205289 Private-Public Contrasts in Commodity Supply: The Elephant in the Room?

Monday, November 9, 2009: 9:10 AM

Maggie Huff-Rousselle, MA, MBA, PhD , Social Sectors Development Strategies, Inc., Boston, MA
Jessica Papadopoulos , Department of International Health and Development, Tulane University, School of Public Health and Tropical Medicine, New Orleans, LA
Amy L. Rice, PhD , Social Sectors Development Strategies, Inc., Boston, MA
Nancy Fronczak, PhD , Social Sectors Development Strategies, Inc., Mclean, VA
Over the past two decades, foreign aid support for essential public health commodities has grown exponentially. Initially, only contraceptives and vaccines received significant financial support through foreign aid, but, more recently, there has been a sea change in commodity support with "new essential drugs" -- for Malaria, TB and HIV/AIDS -- benefiting from a surge in direct financial support through the Global Fund, PEPFAR, and other mechanisms. However, while there are private sector initiatives receiving foreign aid support (such as the social marketing of contraceptives and bed-nets) the focus of foreign aid financing, both for direct financial support for essential health commodities and the indirect support (such as strenghthening procurement and supply chain management) has been on the public sector. These public sector focused investments continue despite the well-known human resource constraints and corruption issues in the public sector, and, more importantly, despite evidence that access and availability may be better in the private sector, or perceived as such by the public. Using data from the Demographic and Health Surveys (DHS), National Health Accounts (NHA), the Service Provision Assessments (SPA), and a variety of individual reports, this presentation analyzes the basis of current donor investments in commodities in light of available data on access and choice. The focus is on malaria products in Kenya, Tanzania, Uganda and Zambia, but both contraceptives (which have received donor support for a much longer period and for which support is now eroding) and treatments for sexually transmitted infections (which can be viewed as somewhat neglected commodities) are used to contrast the situation with malaria products. In addition to access and choice, issues such as the potential for substandard and counterfeit products and leakage from the public to the private sector are considered.

Learning Objectives:
Contrast access to key pharmaceuticals in the private and public sector, with a focus on malaria products Compare the shift in policy for public-versus-private supply in Contraceptives, malaria products, and sexually transmitted disease treatments Analyze current donor agency policies toward public versus private sector supply based on available data

Keywords: Drugs, International Public Health

Presenting author's disclosure statement:

Qualified on the content I am responsible for because: I have done the original research, in collaboration with my faculty advisor and colleagues.
Any relevant financial relationships? No

I agree to comply with the American Public Health Association Conflict of Interest and Commercial Support Guidelines, and to disclose to the participants any off-label or experimental uses of a commercial product or service discussed in my presentation.

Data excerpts
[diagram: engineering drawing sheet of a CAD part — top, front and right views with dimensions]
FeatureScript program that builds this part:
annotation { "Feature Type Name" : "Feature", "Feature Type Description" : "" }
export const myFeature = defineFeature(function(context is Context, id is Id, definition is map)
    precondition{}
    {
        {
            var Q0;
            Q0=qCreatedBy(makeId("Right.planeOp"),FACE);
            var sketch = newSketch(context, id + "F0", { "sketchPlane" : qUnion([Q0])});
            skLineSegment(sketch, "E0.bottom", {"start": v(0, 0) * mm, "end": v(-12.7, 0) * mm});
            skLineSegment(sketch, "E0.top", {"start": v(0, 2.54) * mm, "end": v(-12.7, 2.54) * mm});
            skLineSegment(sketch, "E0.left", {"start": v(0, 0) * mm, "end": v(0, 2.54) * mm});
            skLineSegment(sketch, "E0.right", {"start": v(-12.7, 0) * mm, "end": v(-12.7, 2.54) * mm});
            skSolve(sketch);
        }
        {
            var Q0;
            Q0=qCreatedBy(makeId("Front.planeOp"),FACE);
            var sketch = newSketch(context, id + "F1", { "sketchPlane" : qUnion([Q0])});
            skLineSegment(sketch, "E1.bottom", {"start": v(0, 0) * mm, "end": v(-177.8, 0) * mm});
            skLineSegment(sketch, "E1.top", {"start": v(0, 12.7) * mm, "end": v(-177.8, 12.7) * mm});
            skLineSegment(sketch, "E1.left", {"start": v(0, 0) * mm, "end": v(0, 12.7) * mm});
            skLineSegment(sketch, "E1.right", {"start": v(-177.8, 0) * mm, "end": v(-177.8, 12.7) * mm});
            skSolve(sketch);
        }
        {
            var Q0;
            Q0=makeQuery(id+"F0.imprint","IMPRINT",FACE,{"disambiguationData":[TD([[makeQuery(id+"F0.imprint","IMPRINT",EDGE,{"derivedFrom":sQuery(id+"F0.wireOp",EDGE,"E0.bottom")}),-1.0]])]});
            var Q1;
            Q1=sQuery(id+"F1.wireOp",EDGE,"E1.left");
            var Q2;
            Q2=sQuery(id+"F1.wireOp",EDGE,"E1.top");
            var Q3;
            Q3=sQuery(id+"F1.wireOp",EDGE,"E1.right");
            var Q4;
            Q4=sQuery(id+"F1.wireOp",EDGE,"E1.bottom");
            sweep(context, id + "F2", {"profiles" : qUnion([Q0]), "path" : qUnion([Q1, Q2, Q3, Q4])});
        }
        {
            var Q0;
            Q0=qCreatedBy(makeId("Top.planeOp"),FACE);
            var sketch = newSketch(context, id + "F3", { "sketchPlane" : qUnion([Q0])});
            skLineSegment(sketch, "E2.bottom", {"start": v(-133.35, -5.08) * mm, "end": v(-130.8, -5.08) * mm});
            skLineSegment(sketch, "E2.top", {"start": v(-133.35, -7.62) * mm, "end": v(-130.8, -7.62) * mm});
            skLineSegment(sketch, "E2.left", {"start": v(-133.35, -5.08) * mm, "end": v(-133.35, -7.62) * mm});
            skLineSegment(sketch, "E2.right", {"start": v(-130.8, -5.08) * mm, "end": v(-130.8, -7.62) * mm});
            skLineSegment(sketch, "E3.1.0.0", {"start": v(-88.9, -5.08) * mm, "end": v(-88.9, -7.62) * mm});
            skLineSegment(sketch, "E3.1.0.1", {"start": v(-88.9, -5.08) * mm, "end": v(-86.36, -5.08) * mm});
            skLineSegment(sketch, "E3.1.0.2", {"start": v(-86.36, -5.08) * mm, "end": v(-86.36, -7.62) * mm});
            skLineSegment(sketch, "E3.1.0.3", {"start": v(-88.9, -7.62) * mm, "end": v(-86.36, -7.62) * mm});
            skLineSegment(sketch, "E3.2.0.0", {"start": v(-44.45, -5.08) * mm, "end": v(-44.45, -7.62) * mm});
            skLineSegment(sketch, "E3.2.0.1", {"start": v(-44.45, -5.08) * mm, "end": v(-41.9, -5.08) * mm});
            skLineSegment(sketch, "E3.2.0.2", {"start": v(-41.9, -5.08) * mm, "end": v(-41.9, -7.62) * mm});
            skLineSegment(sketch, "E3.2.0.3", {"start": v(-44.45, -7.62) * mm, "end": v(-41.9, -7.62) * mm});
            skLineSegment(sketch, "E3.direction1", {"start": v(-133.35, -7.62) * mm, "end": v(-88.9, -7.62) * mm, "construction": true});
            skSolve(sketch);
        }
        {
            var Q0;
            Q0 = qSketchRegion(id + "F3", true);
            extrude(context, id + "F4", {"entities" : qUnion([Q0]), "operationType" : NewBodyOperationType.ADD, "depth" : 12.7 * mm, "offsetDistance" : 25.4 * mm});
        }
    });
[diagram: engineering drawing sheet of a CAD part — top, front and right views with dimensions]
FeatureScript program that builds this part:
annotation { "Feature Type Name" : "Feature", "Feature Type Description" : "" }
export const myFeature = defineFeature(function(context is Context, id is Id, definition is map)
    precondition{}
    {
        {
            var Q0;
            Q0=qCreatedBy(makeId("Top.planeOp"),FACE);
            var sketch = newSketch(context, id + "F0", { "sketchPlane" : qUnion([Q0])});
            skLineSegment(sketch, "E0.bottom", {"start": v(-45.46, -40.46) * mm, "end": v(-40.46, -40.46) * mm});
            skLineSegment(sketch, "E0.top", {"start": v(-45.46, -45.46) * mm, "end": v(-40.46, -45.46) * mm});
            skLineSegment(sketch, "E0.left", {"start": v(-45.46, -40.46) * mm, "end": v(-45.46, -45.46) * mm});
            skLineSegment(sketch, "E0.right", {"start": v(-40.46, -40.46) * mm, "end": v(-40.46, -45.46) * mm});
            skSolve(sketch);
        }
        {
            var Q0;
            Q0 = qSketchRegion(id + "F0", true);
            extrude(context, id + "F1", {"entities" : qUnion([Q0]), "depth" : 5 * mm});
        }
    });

TASK 1:
Answer these questions using the abstract on public and private commodity supply.
(a) In which four countries does the work focus on malaria products?
(b) What keywords are listed?
(c) On what day and at what time is the presentation scheduled?
TASK 2:
Turn the paragraph of the abstract on public and private commodity supply that begins "Over the past two decades" into a shorter bulleted list that keeps its main facts.

WRITTEN REPLY 1:
(a) Kenya, Tanzania, Uganda and Zambia.
(b) Drugs, International Public Health.
(c) Monday, November 9, 2009, at 9:10 AM.

WRITTEN REPLY 2:
- Foreign aid for essential public health commodities has grown exponentially over the past twenty years.
- At first only contraceptives and vaccines got significant aid. Now "new essential drugs" for malaria, TB and HIV/AIDS get direct funding through the Global Fund, PEPFAR and other mechanisms.
- Some private sector efforts get aid, such as social marketing of contraceptives and bed-nets. However, both direct support and indirect support, such as procurement and supply chain management, focus on the public sector.
- This focus continues despite human resource limits and corruption in the public sector. It also continues despite evidence that access and availability may be better in the private sector, or are seen that way by the public.
- The presentation uses DHS, NHA and SPA data and various reports to analyze donor investments in light of access and choice.
- It focuses on malaria products in Kenya, Tanzania, Uganda and Zambia.
- For contrast it uses contraceptives, whose long-standing support is now eroding, and STI treatments, which are somewhat neglected.
- It also considers substandard and counterfeit products and leakage from the public to the private sector.